One. The point. The separation between an object its environment. Two. The line. The distance between points. Three. The plane. The birth of area, of space, of freedom. Four. The solid. The sine qua non of dimension, of forms. Without one, we cannot be; without two, we cannot have others; without three we cannot be anywhere; without four, we cannot hold anything. Added together, these sacred integers — the tetraktys — generate the sensible world of material things. Indeed, the harmonies of music are but the sensible manifestation of relations between and among numbers; relationships that determine which combinations will be concordant and discordant.
But even Pythagoras couldn’t be certain of everything. The more he studied the relationship between numbers and reality, the more Pythagoras detected astonishing coincidences. There is harmony in numbers, in music, in the soul, in the planets. Harmony is in relations, which is not material but has an existence nonetheless. Often mathematical abstractions predate physical discoveries which, however, they describe exactly. Before we had the periodic table of elements, we had mathematical expressions to describe their relationships. The odds are long that 200 years before their discovery, physicists already had the math needed to understand quarks and gluons, but that’s what happened. There are also numbers that don’t even match up with anything physical, like π or the square root of -1. You need π to calculate the circumference of a circle, but it’s not even measurable!

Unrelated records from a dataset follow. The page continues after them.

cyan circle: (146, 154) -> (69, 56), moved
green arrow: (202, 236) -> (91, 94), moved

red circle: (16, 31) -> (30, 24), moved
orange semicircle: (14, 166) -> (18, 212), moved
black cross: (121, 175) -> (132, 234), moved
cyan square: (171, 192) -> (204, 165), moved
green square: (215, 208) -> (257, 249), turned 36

For Pythagoras, coincidence cannot explain this. Such occurrences, then, must express some plan. The ultimate plan must be abstract but capable of generating the physical reality. It must be a plan of relationships between one, two, three, four. It must be the plan of some greater mind, a God. But Pythagoras could not be sure. The numbers could only take him so far.
Beyond the Numbers
And now we return to English, to the maddening ambiguity of sentences and paragraphs, to the inscrutable will of the writer. These words must be there for a reason; nothing is coincidence in the hands of Donne, Swift, Shelley, and Woolf. The gap between what we perceive and what we know for certain is where all meaningful thought takes place, where a hunch becomes a leap. And if you look beyond the text at the world itself, we see expressions of arguments everywhere. It cannot be an accident that I, the English prodigal, would one day take up its cause as my own. Would meet Numbers Guy and have lunch together. There was something there — in that meal! — that expresses the divine truth of number, relation, harmony. You can call it numeric coincidence or you can call it truth. The choice makes all the difference.

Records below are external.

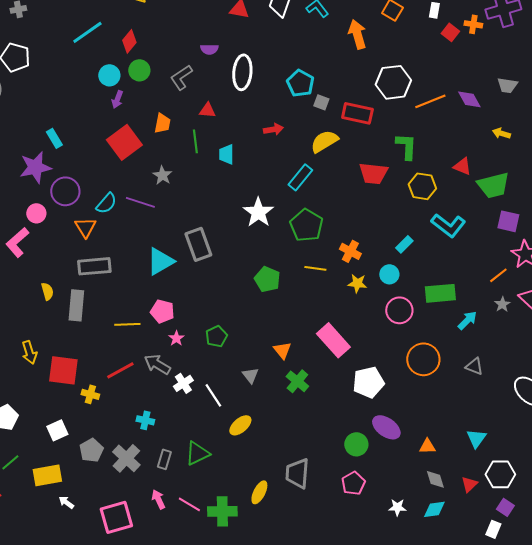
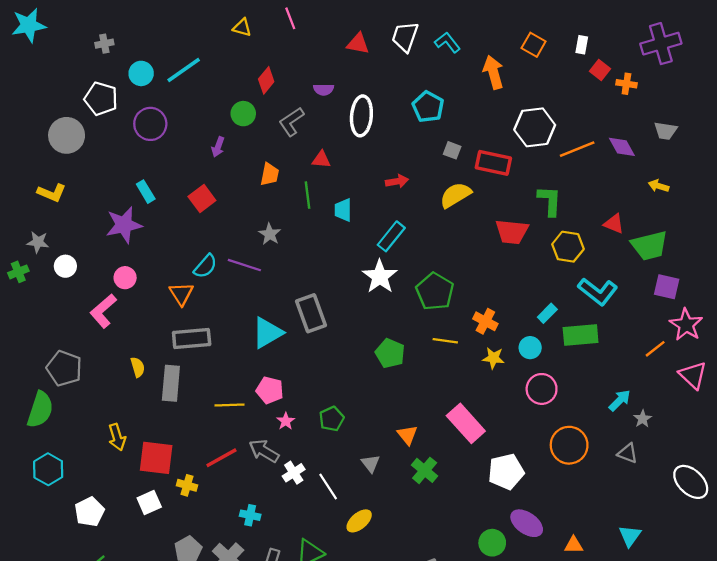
orange cross: (473, 24) -> (626, 84), moved
red diamond: (129, 41) -> (266, 80), moved
cyan circle: (109, 75) -> (141, 73), moved
cyan pentagon: (300, 83) -> (428, 107), moved
red square: (124, 142) -> (202, 198), moved, size x0.7
cyan rectangle: (300, 177) -> (391, 236), moved
purple circle: (65, 191) -> (150, 124), moved
green rectangle: (440, 293) -> (581, 335), moved
gray star: (502, 304) -> (643, 419), moved
white square: (57, 430) -> (149, 503), moved

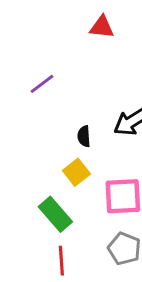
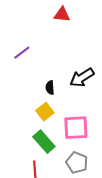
green rectangle: (55, 214) -> (44, 142), moved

Once upon a time a young student teacher sat working at his desk alone. One. On her way out, another teacher stopped to chat. Two. “Staying late?” she asked. “I think I might just stay all night,” laughed the student teacher. “Maybe I’ll make a nest of chewed-up essays under my desk.” She smiled. Three. Maybe I wasn’t supposed to have that desk; maybe she wasn’t supposed to speak to me on her way out. But she did, and 12 years later we are married with two kids. Four. It was all there in that moment of dizzying uncertainty and delirious ambiguity. The harmony of relations. The unconditional truth of my life. Everything is an argument, and all the numbers matter.
 For the record, it’s a scientific fact that cyclopes are cool. That’s just science, man.
 Godot is God. There. I said it.
 Lynch is, of course, the true hero of A Portrait of the Artist as a Young Man.